David Hicks’ British Citizenship: Now You See It, Now You Don’t

by Peter Spiro

According this report out of Australia, in early July Guantanamo Bay detainee David Hicks was granted UK citizenship only to be stripped of the status the very next day. The British courts had confirmed Hicks’ claim to the British tie through his London-born mother. Hicks apparently hoped that British citizenship would lead to his release (as has been the case for all other Britains held at Gitmo). Alas, far from going to bat for him with the USG, after acceding to these rulings the British Home Secretary immediately revoked the status under a new measure giving him the power to strip dual nationals of their British citizenship where it “is conducive to the public good.” (Before an amendment earlier this year, citizenship could be revoked only for conduct “seriously prejudicial to the vital interests of the United Kingdom or a British overseas territory.”)

I don’t know how sympathetic a character Hicks may be, but I’m a bit surprised the maneuver hasn’t attracted a little more attention, especially in the British press. The episode contrasts sharply to parallel developments in the US, where despite some talk no detainees or terrorism defendants have been stripped of citizenship (Yaser Hamdi presenting the starkest example of an accidental American). Hicks expatriation may also have international law implications. Under article 15 of the Universal Declaration of Human Rights, states may not arbitrarily deprive individuals of nationality. The UK was no doubt on firm ground under existing practice, which still allows states wide discretion, in light of Hicks’ alternate Australian nationality and his tenuous connection to the UK. But one could easily imagine application of the Home Secretary’s power that would present a much closer case.

http://opiniojuris.org/2006/09/05/david-hicks-british-citizenship-now-you-see-it-now-you-dont/

2 Responses

  1. The episode contrasts sharply to parallel developments in the US, where despite some talk no detainees or terrorism defendants have been stripped of citizenship (Yaser Hamdi presenting the starkest example of an accidental American).
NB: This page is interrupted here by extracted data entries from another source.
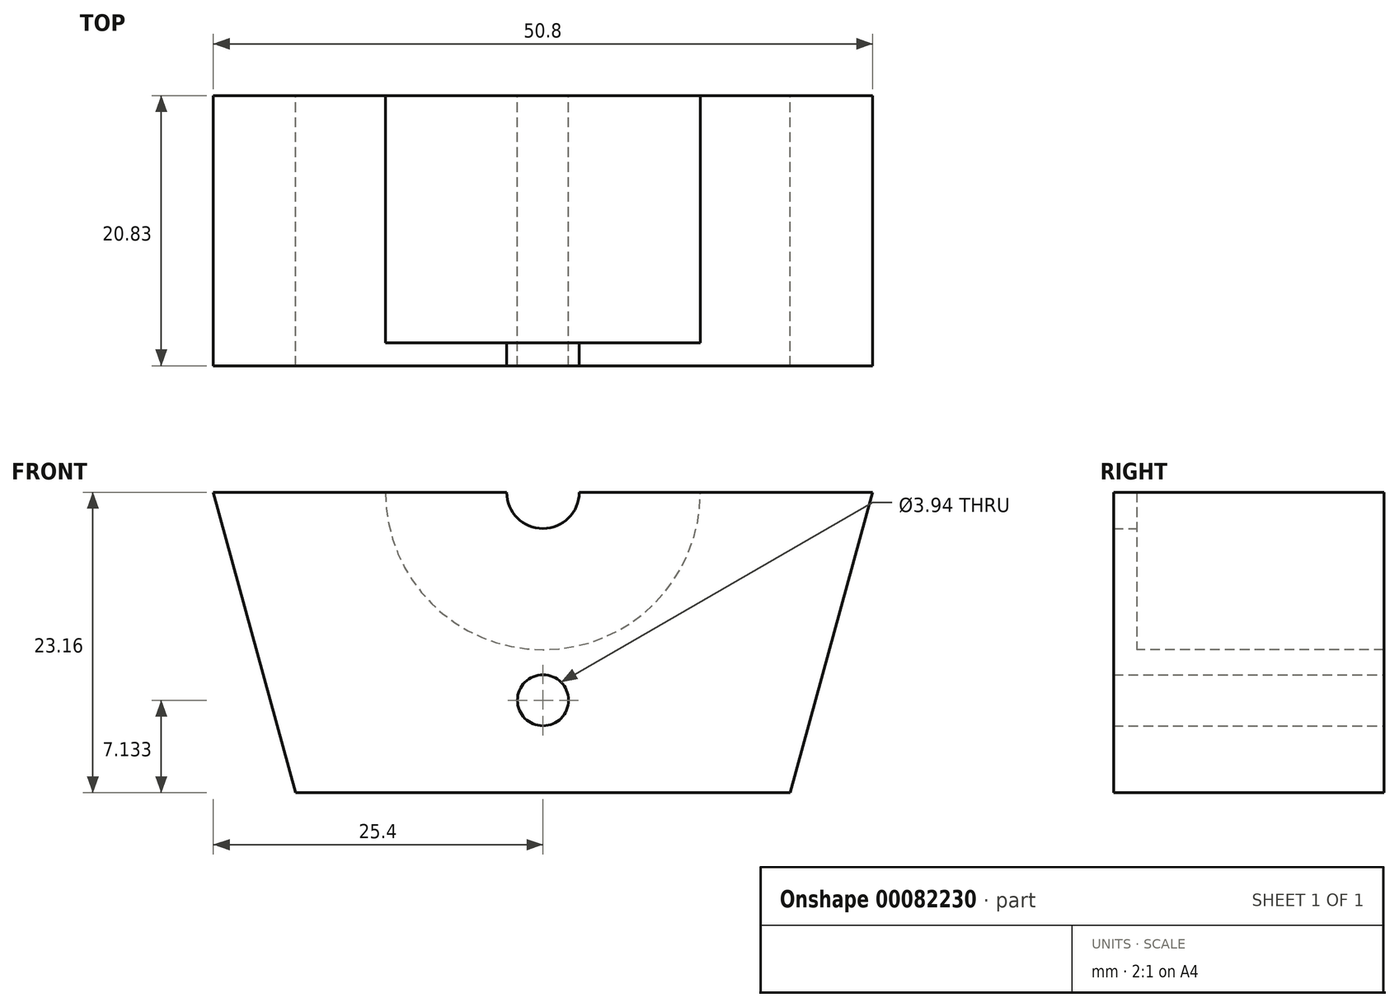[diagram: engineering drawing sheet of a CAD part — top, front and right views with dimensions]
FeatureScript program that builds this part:
annotation { "Feature Type Name" : "Feature", "Feature Type Description" : "" }
export const myFeature = defineFeature(function(context is Context, id is Id, definition is map)
    precondition{}
    {
        {
            var Q0;
            Q0=qCreatedBy(makeId("Front.planeOp"),FACE);
            var sketch = newSketch(context, id + "F0", { "sketchPlane" : qUnion([Q0])});
            skArc(sketch, "E0", {"start": v(-2.8, 0) * mm, "mid": v(0, -2.8) * mm, "end": v(2.8, 0) * mm});
            skCircle(sketch, "E1", {"center": v(0, -16.03) * mm, "radius": 1.97 * mm});
            skLineSegment(sketch, "E2", {"start": v(-2.8, 0) * mm, "end": v(-25.4, 0) * mm});
            skLineSegment(sketch, "E3", {"start": v(0, -23.16) * mm, "end": v(-19.05, -23.16) * mm});
            skLineSegment(sketch, "E4", {"start": v(-25.4, 0) * mm, "end": v(-19.05, -23.16) * mm});
            skLineSegment(sketch, "E5.MirrorCS", {"start": v(2.8, 0) * mm, "end": v(25.4, 0) * mm});
            skLineSegment(sketch, "E6.MirrorCS", {"start": v(25.4, 0) * mm, "end": v(19.05, -23.16) * mm});
            skLineSegment(sketch, "E7.MirrorCS", {"start": v(0, -23.16) * mm, "end": v(19.05, -23.16) * mm});
            skSolve(sketch);
        }
        {
            var Q0;
            Q0=makeQuery(id+"F0.imprint","IMPRINT",FACE,{"disambiguationData":[TD([[makeQuery(id+"F0.imprint","IMPRINT",EDGE,{"derivedFrom":sQuery(id+"F0.wireOp",EDGE,"E0")}),-1.0]])]});
            extrude(context, id + "F1", {"entities" : qUnion([Q0]), "depth" : 1.78 * mm});
        }
        {
            var Q0;
            Q0=makeQuery(id+"F1.opExtrude","CAP_FACE",FACE,{"disambiguationData":[OSD([sQuery(id+"F0.wireOp",EDGE,"E0"),sQuery(id+"F0.wireOp",EDGE,"E1"),sQuery(id+"F0.wireOp",EDGE,"E2"),sQuery(id+"F0.wireOp",EDGE,"E3"),sQuery(id+"F0.wireOp",EDGE,"E4"),sQuery(id+"F0.wireOp",EDGE,"E5.MirrorCS"),sQuery(id+"F0.wireOp",EDGE,"E6.MirrorCS"),sQuery(id+"F0.wireOp",EDGE,"E7.MirrorCS")])],"isStart":true});
            var sketch = newSketch(context, id + "F2", { "sketchPlane" : qUnion([Q0])});
            skArc(sketch, "E8", {"start": v(-12.13, 0) * mm, "mid": v(0, -12.13) * mm, "end": v(12.13, 0) * mm});
            skLineSegment(sketch, "E9.0", {"start": v(-12.13, 0) * mm, "end": v(-25.4, 0) * mm});
            skLineSegment(sketch, "E10.0", {"start": v(-25.4, 0) * mm, "end": v(-19.05, -23.16) * mm});
            skLineSegment(sketch, "E11.0", {"start": v(12.13, 0) * mm, "end": v(25.4, 0) * mm});
            skLineSegment(sketch, "E12.0", {"start": v(25.4, 0) * mm, "end": v(19.05, -23.16) * mm});
            skLineSegment(sketch, "E13.0", {"start": v(-19.05, -23.16) * mm, "end": v(19.05, -23.16) * mm});
            skCircle(sketch, "E14.0", {"center": v(0, -16.03) * mm, "radius": 1.97 * mm});
            skPoint(sketch, "E15.orphan", {"position": v(-2.8, 0) * mm});
            skPoint(sketch, "E16.orphan", {"position": v(2.8, 0) * mm});
            skSolve(sketch);
        }
        {
            var Q0;
            Q0 = qSketchRegion(id + "F2", true);
            extrude(context, id + "F3", {"entities" : qUnion([Q0]), "operationType" : NewBodyOperationType.ADD, "depth" : 19.05 * mm});
        }
    });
    I don’t think it’s entirely fair to reference Yaser Esam Hamdi’s situation for the proposition that no American has been stripped of citizenship in the war on terror. After all, Hamdi — who was a U.S. citizen — was indefinitely detained by the Defense Department, without trial, and was only released after agreeing to renounce his U.S. citizenship. (NYT article here.) Although Hamdi’s case certainly differs from Hicks’, to detain a citizen without trial and offer to release him only on the condition that he renounces his citizenship doesn’t provide the sharpest contrast with Hicks’ situation.

    Also, to dismiss Hamdi as an “accidental American” ignores perhaps the most basic concept of equality among citizens that is enshrined in the Fifth and Fourteenth Amendment, and moreover in the very idea of a democracy. There aren’t “accidental” (and on the other hand “intentional”?) Americans; there are simply Americans.
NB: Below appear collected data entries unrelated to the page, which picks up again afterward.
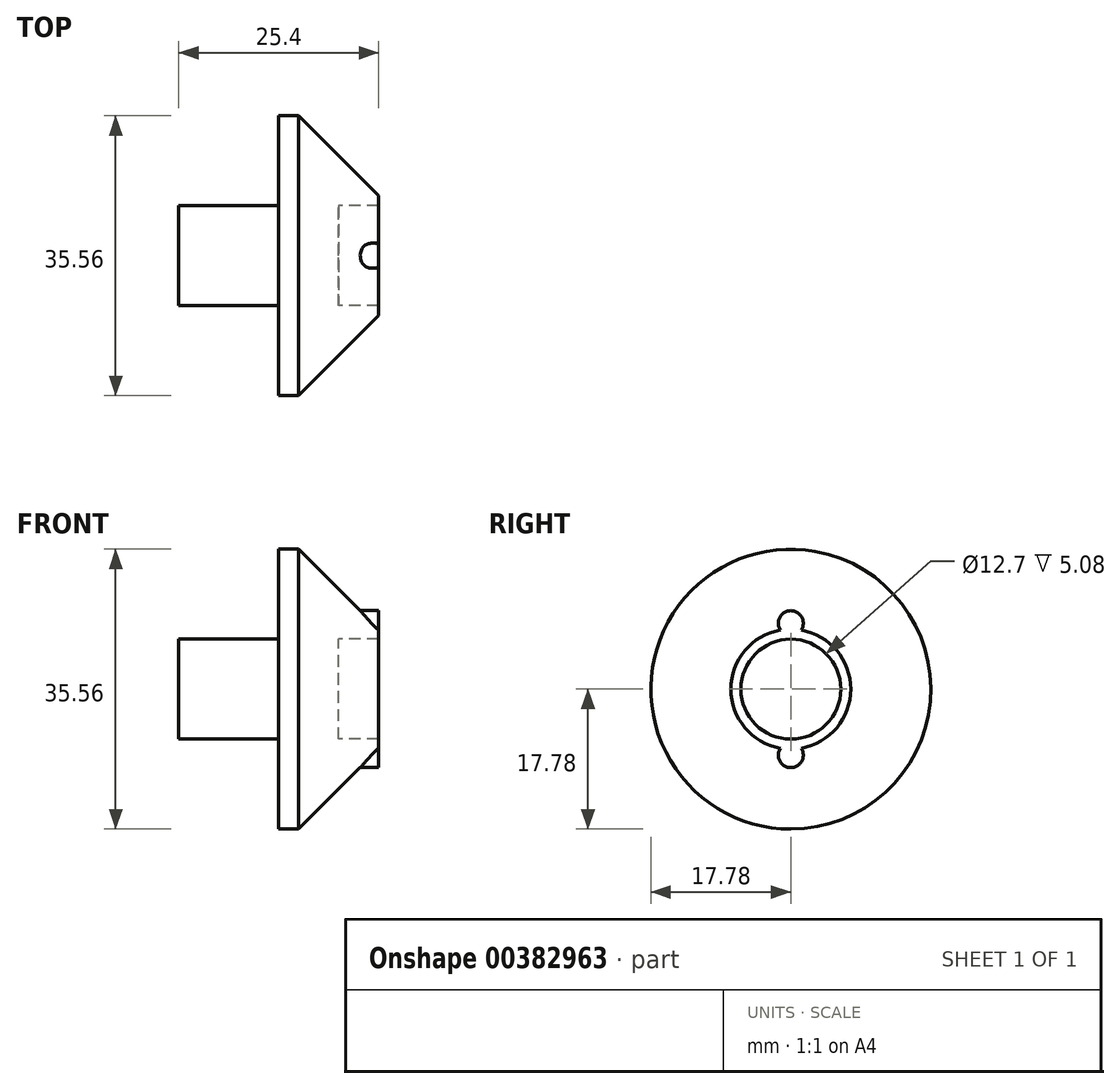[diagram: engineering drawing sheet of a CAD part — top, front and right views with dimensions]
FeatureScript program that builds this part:
annotation { "Feature Type Name" : "Feature", "Feature Type Description" : "" }
export const myFeature = defineFeature(function(context is Context, id is Id, definition is map)
    precondition{}
    {
        {
            var Q0;
            Q0=qCreatedBy(makeId("Right.planeOp"),FACE);
            var sketch = newSketch(context, id + "F0", { "sketchPlane" : qUnion([Q0])});
            skCircle(sketch, "E0", {"center": v(0, 0) * mm, "radius": 6.35 * mm});
            skCircle(sketch, "E1", {"center": v(0, 0) * mm, "radius": 17.78 * mm});
            skCircle(sketch, "E2", {"center": v(0, 8.38) * mm, "radius": 1.59 * mm});
            skCircle(sketch, "E3", {"center": v(0, -8.38) * mm, "radius": 1.59 * mm});
            skSolve(sketch);
        }
        {
            var Q0;
            Q0=makeQuery(id+"F0.imprint","IMPRINT",FACE,{"disambiguationData":[TD([[makeQuery(id+"F0.imprint","IMPRINT",EDGE,{"derivedFrom":sQuery(id+"F0.wireOp",EDGE,"E0")}),-1.0]])]});
            extrude(context, id + "F1", {"entities" : qUnion([Q0]), "depth" : 12.7 * mm});
        }
        {
            var Q0;
            Q0=makeQuery(id+"F1.opExtrude","CAP_EDGE",EDGE,{"disambiguationData":[OSD([sQuery(id+"F0.wireOp",EDGE,"E1")])],"isStart":false});
            chamfer(context, id + "F2", {"entities" : qUnion([Q0]), "width" : 10.16 * mm, "tangentPropagation" : true});
        }
        {
            var Q0;
            Q0=makeQuery(id+"F0.imprint","IMPRINT",FACE,{"disambiguationData":[TD([[makeQuery(id+"F0.imprint","IMPRINT",EDGE,{"derivedFrom":sQuery(id+"F0.wireOp",EDGE,"E0")}),1.0]])]});
            extrude(context, id + "F3", {"entities" : qUnion([Q0]), "operationType" : NewBodyOperationType.ADD, "depth" : 7.62 * mm});
        }
        {
            var Q0;
            Q0=makeQuery(id+"F0.imprint","IMPRINT",FACE,{"disambiguationData":[TD([[makeQuery(id+"F0.imprint","IMPRINT",EDGE,{"derivedFrom":sQuery(id+"F0.wireOp",EDGE,"E2")}),1.0]])]});
            var Q1;
            Q1=makeQuery(id+"F0.imprint","IMPRINT",FACE,{"disambiguationData":[TD([[makeQuery(id+"F0.imprint","IMPRINT",EDGE,{"derivedFrom":sQuery(id+"F0.wireOp",EDGE,"E3")}),1.0]])]});
            extrude(context, id + "F4", {"entities" : qUnion([Q0, Q1]), "operationType" : NewBodyOperationType.ADD, "depth" : 12.7 * mm});
        }
        {
            var Q0;
            Q0=makeQuery(id+"F0.imprint","IMPRINT",FACE,{"disambiguationData":[TD([[makeQuery(id+"F0.imprint","IMPRINT",EDGE,{"derivedFrom":sQuery(id+"F0.wireOp",EDGE,"E0")}),1.0]])]});
            extrude(context, id + "F5", {"entities" : qUnion([Q0]), "operationType" : NewBodyOperationType.ADD, "oppositeDirection" : true, "depth" : 12.7 * mm});
        }
    });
    This all being said, I think you’re right to draw attention to the very real possibility that, either though the official exercise of denaturalization powers or through coerced renunciation of citizenship, states could run afoul of the prohibition on arbitary deprivation of nationality. The Inter-American Court of Human Rights discussed the scope of “arbitrary” deprivations, and state responsibilities to avoid nationality determinations that increase the number of stateless individuals, in its decision last year in the Case of the Yean and Bosico Girls v. Dominican Republic, a PDF of which is available from the Court’s website here.

  2. Christopher, Thanks for the comment. I don’t mean to downplay the gravity of the violation of Hamdi’s rights. But I don’t think the violation was appreciably magnified by Hamdi’s citizenship status. I’ll stick by the “accidental American” characterization — as a matter of social fact, Hamdi was no more an American than any other Guantanamo detainee. He didn’t even know he was an American citizen until informed of the fact. But notwithstanding the fact that he had no connection to the US, and was in custody as an alleged enemy fighter, there were no takers for the argument that he should be sgtripped of his citizenship.